歌川広重東海道五拾三次『蒲原 夜之雪』を解説〜これやこの行くも帰るも…

はじめに

今回は歌川広重の東海道五拾三次のNo.16『蒲原 夜之雪』を解説していきます。

さくらエビ漁船のある新蒲原駅

解説

幻想的な雪景色が広がっています。

夜の道を三人の人物があるいています。右の二人組の頭や背中には雪が真っ白に積もっており、観ていると感傷的な気分になってきます。寒さに震えながら、少しずつ少しずつ進んでいる光景が頭の中に浮かんできます。

左側にいる人物は背中を丸め、番傘で顔を隠しています。こちらの人物の背中にも雪が積もっておりやるせない気持ちになります。

孤独な雪道で出会った二組。すれ違う際には何か言葉を交わしたのでしょうか。同じ苦労を分かち合うもの同士、たとえ言葉は交わしていなくともホッとした気持ちにはなったのではないでしょうか。

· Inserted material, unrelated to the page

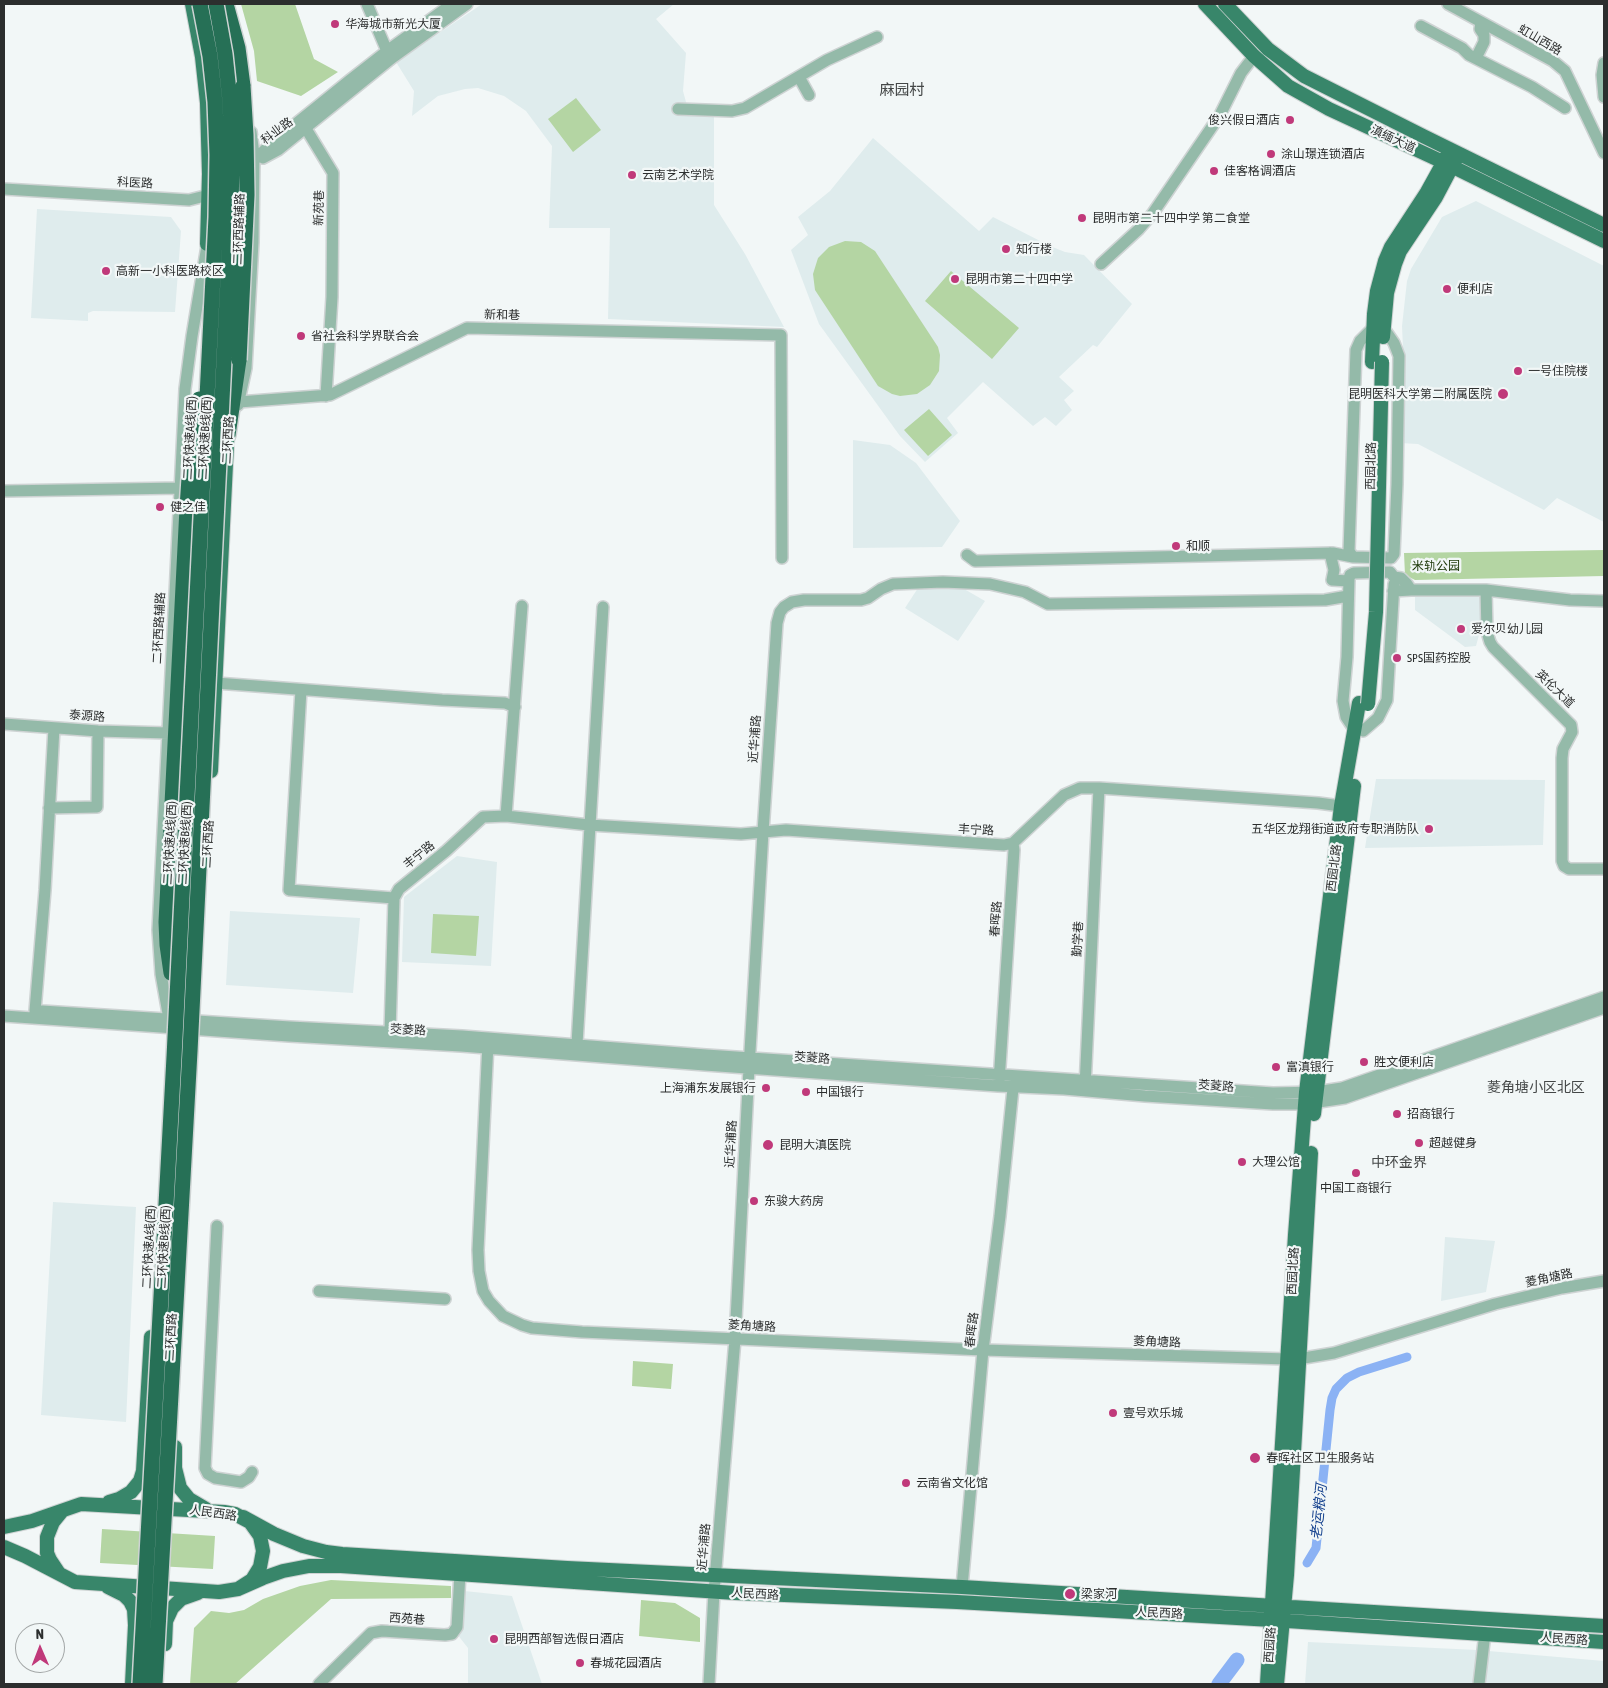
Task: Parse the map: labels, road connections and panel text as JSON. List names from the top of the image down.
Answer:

旅人は出会い、そして別れる。百人一首に収録されている蝉丸の歌にも似た哀愁がこの絵には漂っています。

参考文献

この記事は『謎解き浮世絵叢書 歌川広重 保永堂版 東海道五十三次』(町田市市立国際版画美術館監修 佐々木守俊解説)を参考にしています。

広重、東海道五十三次に興味ある方は是非。旅をしている気分になれますよ。